Combattre la mondialisation néolibérale : Une dangereuse contradiction pour les forces progressistes

mercredi 9 juillet 2008.
 

par Henri Sterdyniak, coanimateur des Économistes atterrés.

La mondialisation commerciale fait des gagnants et des perdants. Les grandes entreprises multinationales mettent en concurrence les travailleurs et les pays du monde entier, produisent où les coûts de revient sont les plus faibles, transportent à bas coût les marchandises d’un point à l’autre de la planète, réclament de ne pas payer d’impôts. De nombreux emplois stables et relativement bien payés disparaissent des pays développés. Cela a des conséquences désastreuses au niveau écologique, social (la précarisation de nombreux salariés) et économique (les inégalités de revenus se développent, les entreprises délocalisent leurs projets d’investissement, la demande stagne dans les pays développés). En même temps, la mondialisation commerciale fournit une stratégie gagnante aux pays émergents qui peuvent croître rapidement en s’insérant dans les échanges mondiaux, en utilisant leur avantage comparatif (leurs bas salaires), en produisant pour exporter, d’abord des produits bas de gamme à fort contenu en main-d’œuvre, en sous-traitance si nécessaire, puis grâce aux ressources obtenues par les exportations, en montant en gamme et en concurrençant leurs anciens donneurs d’ordres. C’est l’exemple qu’ont donné la Corée jadis, la Chine naguère, le Vietnam maintenant.

De ce point de vue, le protectionnisme des pays du Nord apparaît comme un crime contre le développement des pays du Sud. Et l’expression de «  protectionnisme solidaire  » recouvre une dangereuse contradiction si elle vise à empêcher des exportations des pays du Sud. On ne peut imposer de lourds droits de douane aux pays du Sud pour compenser leurs bas salaires ou leur absence de droits sociaux, même en prétendant leur restituer les fonds ainsi obtenus puisque ces droits réduiraient fortement leurs exportations (de sorte que les fonds dégagés seraient faibles), puisque les pays du Sud veulent produire (et non bénéficier d’aides des pays du Nord).

Les forces progressistes doivent gérer les contradictions d’intérêts entre les travailleurs des pays du Nord et ceux du Sud, ce qui n’est pas simple. Il est légitime que les pays émergents se développent en utilisant à court terme le bas coût de leur main-d’œuvre, en protégeant leurs industries naissantes, en ne respectant pas les droits de propriété intellectuelle. Mais ce développement ne doit pas servir à accumuler des richesses financières.

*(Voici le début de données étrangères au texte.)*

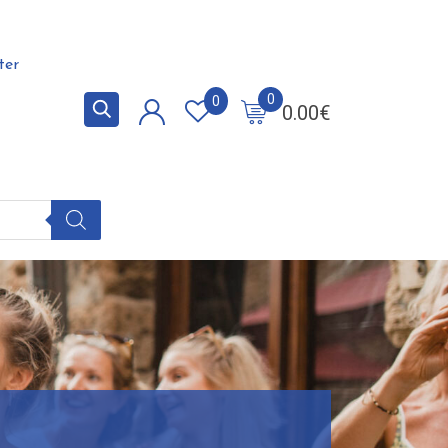
ter
0
0
0.00
€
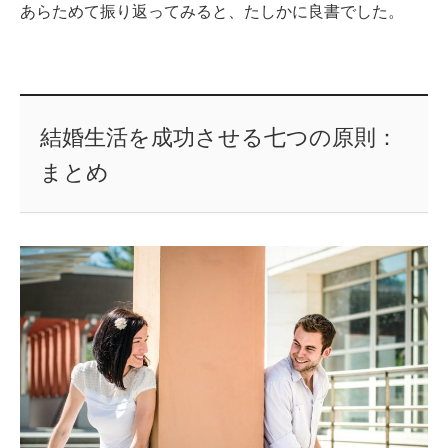
あらためて振り返ってみると、たしかに良書でした。
結婚生活を成功させる七つの原則：
まとめ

Leurs travailleurs doivent progressivement bénéficier de la croissance de leur pays, leurs salaires doivent augmenter  ; leur protection sociale doit se développer  : la demande intérieure doit remplacer la demande extérieure. Ce mouvement doit résulter des combats des travailleurs de ces pays. Il ne faut pas chercher à l’imposer et à l’accélérer par des menaces extérieures. Par contre, il faut dénoncer les pays, développés ou émergents, qui accumulent des excédents extérieurs et déstabilisent l’économie mondiale.

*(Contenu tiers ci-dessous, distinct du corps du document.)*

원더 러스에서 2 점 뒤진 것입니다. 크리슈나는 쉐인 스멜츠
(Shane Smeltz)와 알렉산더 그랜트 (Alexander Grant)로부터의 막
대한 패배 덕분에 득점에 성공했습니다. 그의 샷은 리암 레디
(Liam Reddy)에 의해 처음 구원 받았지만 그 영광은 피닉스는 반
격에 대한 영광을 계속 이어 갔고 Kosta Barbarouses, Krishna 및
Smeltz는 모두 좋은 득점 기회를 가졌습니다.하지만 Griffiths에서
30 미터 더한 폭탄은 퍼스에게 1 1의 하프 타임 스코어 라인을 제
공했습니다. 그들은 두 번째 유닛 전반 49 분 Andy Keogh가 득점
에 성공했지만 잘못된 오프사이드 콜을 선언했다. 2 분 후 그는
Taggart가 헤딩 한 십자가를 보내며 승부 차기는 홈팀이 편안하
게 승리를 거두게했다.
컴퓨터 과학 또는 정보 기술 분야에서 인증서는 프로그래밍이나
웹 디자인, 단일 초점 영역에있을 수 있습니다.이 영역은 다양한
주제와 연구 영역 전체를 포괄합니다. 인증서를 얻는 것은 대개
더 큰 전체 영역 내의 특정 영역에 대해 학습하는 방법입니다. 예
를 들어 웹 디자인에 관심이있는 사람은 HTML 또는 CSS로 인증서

En sens inverse, il est légitime que les pays d’Europe trouvent et protègent leur place dans la future division internationale du travail. Ils doivent déclarer que certains secteurs sont du domaine des services publics et échappent à la libéralisation (Sécurité sociale, éducation, services publics). Ils doivent conserver le droit de protéger certains secteurs jugés vitaux (culture, agriculture…). Les secteurs porteurs d’avenir, innovants, s’inscrivant dans la transition écologique, doivent pouvoir bénéficier d’aides publiques. Dans une perspective de moyen terme, où les coûts du transport seront élevés, où les salaires des pays émergents auront convergé, les pays développés doivent conserver leur savoir-faire dans les industries dont ils auront besoin à l’avenir. Ils doivent vouloir et pouvoir taxer les gagnants de la mondialisation (les entreprises multinationales, les plus riches) pour aider les perdants.

Les pays développés et les pays émergents doivent s’engager à fond dans la transition écologique, mais celle-ci ne peut servir de prétexte à des mesures protectionnistes qui iraient au-delà de la nécessité de faire payer le carbone à son prix et de protéger les politiques environnementales.

Dans les années à venir, la coopération internationale devrait se développer pour lutter contre le changement climatique, pour organiser la régulation financière, pour lutter contre les paradis fiscaux et réglementaires, pour gérer les taux de change et l’équilibre macroéconomique mondial. Des mesures protectionnistes unilatérales ne vont pas dans le bon sens.